* _Document section_:
Content starts

(Per A.S.CHANDURKAR, J.)
1. Rule. Rule made returnable forthwith and heard the learned counsel for the parties.
2. The petitioner claims to belong to ‘Madiga’ Scheduled Caste. The petitioner has taken admission in the Bachelor of Technology (B.Tech.) course being conducted at the respondent No.2-University. With a view to pursue higher education, the petitioner sought verification of her caste claim based on the caste certificate dated 05.01.2014. The Scrutiny Committee by its order dated 29.07.2019 has held that the said caste certificate issued in favour of the petitioner was in contravention to Rules 5 (1), (2) and 14 of the Maharashtra Scheduled Castes, De-notified Tribes (Vimukta Jatis), Nomadic Tribes, Other Backward Classes and Special Backward Category (Regulation of Issuance of Verification of) Caste Certificate Rules, 2012 (for short, the Rules of 2012). The Scrutiny Committee therefore declared the caste certificate as invalid and proceeded to cancel the same. The benefits derived pursuant to the said caste certificate were directed to be withdrawn. Being aggrieved, the petitioner has challenged the aforesaid order.

Content ends

* _Data for analysis_:
Content starts

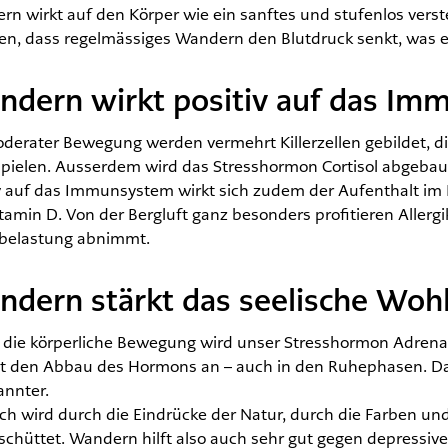
n wirkt auf den Körper wie ein sanftes und stufenlos verst
n, dass regelmässiges Wandern den Blutdruck senkt, was ein
dern wirkt positiv auf das I
oderater Bewegung werden vermehrt Killerzellen gebildet, 
 spielen. Ausserdem wird das Stresshormon Cortisol abgebau
v auf das Immunsystem wirkt sich zudem der Aufenthalt im Fr
tamin D. Von der Bergluft ganz besonders profitieren Aller
nbelastung abnimmt.
dern stärkt das seelische Woh
 die körperliche Bewegung wird unser Stresshormon Adren
lt den Abbau des Hormons an – auch in den Ruhephasen. D
annter.
ch wird durch die Eindrücke der Natur, durch die Farben u
schüttet. Wandern hilft also auch sehr gut gegen depress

Content ends

* _Exercise instructions_:
1/ According to the judgment, on what date did the Scrutiny Committee pass its order declaring the caste certificate invalid?
2/ Continue the judgment from the point at which it ends.
The records are distinct from the judgment and unrelated to it.

* _Expected responses_:
1/ 29.07.2019

2/
3. Shri S.R.Narnavare, learned counsel for the petitioner submitted that the Scrutiny Committee was not justified in cancelling the petitioner’s caste certificate on the ground that the same was issued in contravention to Rule 5(1) and (2) as well as Rule 14 of the Rules of 2012. The basis for arriving at such conclusion was only in view of the fact that in the service record of the petitioner’s grandfather his permanent address was shown to be in District Karimnagar, Andhra Pradesh. The petitioner grandfather was appointed in Western Coalfields Limited on 22.02.1968 and on that basis the Scrutiny Committee concluded that he was a migrant in the State of Maharashtra having settled here in 1968. It was concluded that the petitioner could not prove that her forefathers were ordinary residents of the State of Maharashtra. According to him, this conclusion was arrived at without granting any proper opportunity to the petitioner to substantiate this aspect and without conducting a detailed enquiry through the Vigilance Cell. Inviting attention to the judgments of this Court in Badalsingh Bharosa Rawale vs. Divisional Caste Certificate Scrutiny Committee No.3, Nagpur and another [2016(1) Mh.L.J.77] and Rajanna Ganganna Rashalawar vs State Of Maharashtra and others [2022(4) Mh.L.J.283], it was submitted that the question with regard to migration of forefathers was required to be answered after permitting the petitioner to adduce evidence to indicate otherwise. No such opportunity was granted to the petitioner. The said finding had been recorded merely on the basis of the fact that the petitioner’s grandfather had secured employment in the year 1968 and that in his service record his permanent address was shown as Karimnagar, Andhra Pradesh.
It was further contended that the insistence of the Scrutiny Committee to require the petitioner to submit pre-constitutional documents was without any legal basis. There was no such requirement prescribed either in the Maharashtra Scheduled Castes and Scheduled Tribes, De-notified Tribes (Vimukta Jatis), Nomadic Tribes, Other Backward Classes and Special Backward Category (Regulation of Issuance and Verification of) Caste Certificate Act, 2000 (for short, the Act of 2000) or in the Rules of 2012. Placing reliance on the decision in Mahesh Pralhadrao Lad vs. State of Maharashtra and others [2009(2) Mh.L.J.90] it was submitted that the Scrutiny Committee was required to consider all documents produced by a claimant irrespective of the fact that they were of the pre-constitutional or post-constitutional period.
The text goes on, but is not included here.